The police investigation that followed was possibly the most disgraceful part of the tragedy. Hurley was at the airport to pick up the police team that flew in from Townsville; two of its members were close friends of his. He drove the team back to his home, cooked them dinner and they all had a few beers.
The cell was never declared a crime scene and Hurley continued to work on the island for the next few days.
He was moved off when it became obvious the islanders were not going to accept the declaration of accidental death.
In her findings, coroner Christine Clements said some of the investigating officers were "wilfully blind" and that Hurley's treatment of Doomadgee was "callous and deficient". She found Hurley had lied and that his actions were responsible for Doomadgee's death. Clements's findings were rejected by Queensland's Director of Public Prosecutions Leanne Clare, who declared on reading the evidence that Doomadgee had died in a "tragic accident".
That was overruled by state Attorney-General Kerry Shine, who ordered a review of Clare's decision by former NSW chief justice Laurence Street, who recommended manslaughter charges be laid against Hurley.
As Clare had already said nobody from her office would prosecute Hurley despite any independent review, Queensland Premier Peter Beattie appointed Davis from the private bar.

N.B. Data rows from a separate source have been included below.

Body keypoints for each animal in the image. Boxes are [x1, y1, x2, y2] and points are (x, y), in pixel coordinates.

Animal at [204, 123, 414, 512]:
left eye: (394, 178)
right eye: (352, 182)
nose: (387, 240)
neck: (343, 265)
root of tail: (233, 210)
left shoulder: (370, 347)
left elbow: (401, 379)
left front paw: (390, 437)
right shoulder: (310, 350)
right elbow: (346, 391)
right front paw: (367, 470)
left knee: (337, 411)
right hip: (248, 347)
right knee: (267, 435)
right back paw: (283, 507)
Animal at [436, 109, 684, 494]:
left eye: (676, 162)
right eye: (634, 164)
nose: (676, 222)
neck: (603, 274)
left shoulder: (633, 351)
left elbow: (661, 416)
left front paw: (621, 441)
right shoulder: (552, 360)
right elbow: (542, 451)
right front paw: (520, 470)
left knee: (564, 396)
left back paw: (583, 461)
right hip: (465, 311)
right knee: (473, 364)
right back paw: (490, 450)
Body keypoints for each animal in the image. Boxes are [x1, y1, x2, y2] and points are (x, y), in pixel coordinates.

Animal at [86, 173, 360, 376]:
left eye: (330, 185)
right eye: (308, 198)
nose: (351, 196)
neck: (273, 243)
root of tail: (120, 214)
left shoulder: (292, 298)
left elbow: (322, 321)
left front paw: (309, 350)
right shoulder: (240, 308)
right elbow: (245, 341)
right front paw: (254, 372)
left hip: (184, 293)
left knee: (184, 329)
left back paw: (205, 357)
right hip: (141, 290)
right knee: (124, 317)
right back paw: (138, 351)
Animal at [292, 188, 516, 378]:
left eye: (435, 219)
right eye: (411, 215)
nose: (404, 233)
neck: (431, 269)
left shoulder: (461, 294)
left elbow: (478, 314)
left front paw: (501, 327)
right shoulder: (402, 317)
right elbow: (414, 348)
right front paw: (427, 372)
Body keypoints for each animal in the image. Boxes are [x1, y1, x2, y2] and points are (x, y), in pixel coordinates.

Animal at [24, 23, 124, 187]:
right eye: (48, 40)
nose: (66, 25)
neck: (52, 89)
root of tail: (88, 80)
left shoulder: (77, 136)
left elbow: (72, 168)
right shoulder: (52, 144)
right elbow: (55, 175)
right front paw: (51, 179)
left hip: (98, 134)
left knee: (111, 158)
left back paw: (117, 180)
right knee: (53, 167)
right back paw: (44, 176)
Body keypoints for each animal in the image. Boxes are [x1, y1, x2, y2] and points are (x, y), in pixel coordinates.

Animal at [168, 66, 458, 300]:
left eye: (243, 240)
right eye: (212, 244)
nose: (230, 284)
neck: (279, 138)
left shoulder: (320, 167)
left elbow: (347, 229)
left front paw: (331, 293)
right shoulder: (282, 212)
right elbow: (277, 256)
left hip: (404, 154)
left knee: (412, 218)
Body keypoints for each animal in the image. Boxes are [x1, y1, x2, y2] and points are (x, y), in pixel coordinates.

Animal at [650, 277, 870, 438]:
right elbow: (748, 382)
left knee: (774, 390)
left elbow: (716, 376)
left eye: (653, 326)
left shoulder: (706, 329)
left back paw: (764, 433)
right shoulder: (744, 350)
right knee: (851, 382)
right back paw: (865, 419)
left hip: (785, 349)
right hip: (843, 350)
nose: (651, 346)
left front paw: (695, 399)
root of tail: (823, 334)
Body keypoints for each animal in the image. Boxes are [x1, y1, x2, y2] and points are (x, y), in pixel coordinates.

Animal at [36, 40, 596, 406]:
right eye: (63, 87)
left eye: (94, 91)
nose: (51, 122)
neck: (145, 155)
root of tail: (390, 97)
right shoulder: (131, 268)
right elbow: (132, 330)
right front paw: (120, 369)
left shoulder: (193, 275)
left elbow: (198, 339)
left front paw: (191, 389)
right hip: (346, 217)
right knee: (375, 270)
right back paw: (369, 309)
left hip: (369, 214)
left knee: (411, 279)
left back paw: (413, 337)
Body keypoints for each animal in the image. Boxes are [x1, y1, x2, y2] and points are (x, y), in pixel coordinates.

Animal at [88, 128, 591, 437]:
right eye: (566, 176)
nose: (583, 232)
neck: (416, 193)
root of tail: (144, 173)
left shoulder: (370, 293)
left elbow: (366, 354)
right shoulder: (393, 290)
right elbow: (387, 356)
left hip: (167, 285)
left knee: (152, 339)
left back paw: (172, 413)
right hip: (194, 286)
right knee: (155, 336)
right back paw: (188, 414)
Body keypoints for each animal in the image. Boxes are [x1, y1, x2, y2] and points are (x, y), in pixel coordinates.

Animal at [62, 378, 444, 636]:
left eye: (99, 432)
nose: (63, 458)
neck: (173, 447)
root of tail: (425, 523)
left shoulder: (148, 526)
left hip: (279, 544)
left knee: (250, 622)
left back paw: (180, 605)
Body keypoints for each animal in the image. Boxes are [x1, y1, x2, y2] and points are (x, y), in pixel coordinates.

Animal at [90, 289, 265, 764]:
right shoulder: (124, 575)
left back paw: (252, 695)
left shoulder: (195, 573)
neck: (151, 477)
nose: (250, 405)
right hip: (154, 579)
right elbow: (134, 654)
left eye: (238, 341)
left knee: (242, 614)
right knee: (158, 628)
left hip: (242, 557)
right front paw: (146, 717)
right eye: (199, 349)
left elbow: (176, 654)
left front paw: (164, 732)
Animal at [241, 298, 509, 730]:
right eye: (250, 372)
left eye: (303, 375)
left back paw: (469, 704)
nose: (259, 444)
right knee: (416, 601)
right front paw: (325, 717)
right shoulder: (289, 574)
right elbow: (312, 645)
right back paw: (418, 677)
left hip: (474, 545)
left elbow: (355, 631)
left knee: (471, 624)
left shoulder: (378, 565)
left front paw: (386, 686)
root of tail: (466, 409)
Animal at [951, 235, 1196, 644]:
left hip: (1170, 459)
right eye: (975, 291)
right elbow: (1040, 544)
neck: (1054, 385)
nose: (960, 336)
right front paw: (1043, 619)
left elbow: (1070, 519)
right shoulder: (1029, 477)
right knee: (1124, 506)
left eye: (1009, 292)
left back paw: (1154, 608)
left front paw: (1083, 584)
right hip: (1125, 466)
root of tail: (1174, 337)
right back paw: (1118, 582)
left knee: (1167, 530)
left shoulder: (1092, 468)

Last week's prosecution of Hurley for manslaughter was conducted under excruciating circumstances. Davis received precious little help from authorities vested with the obligation to deliver law and order in Queensland.
As Townsville-based activist Gracelyn Smallwood said after yesterday's verdict: "We have to accept the decision of an all-white jury and we will do so with dignity but with the knowledge that the whole world is watching any future incident where a cop in this state even thinks about bashing a black or white boy or girl in their custody.
"This has not ended the way we wanted it to, but it has been a win on our slow climb up the Everest of justice."
Doomadgee's partner Tracey Twaddle says she is "tired of fighting", adding: "I didn't expect anything different."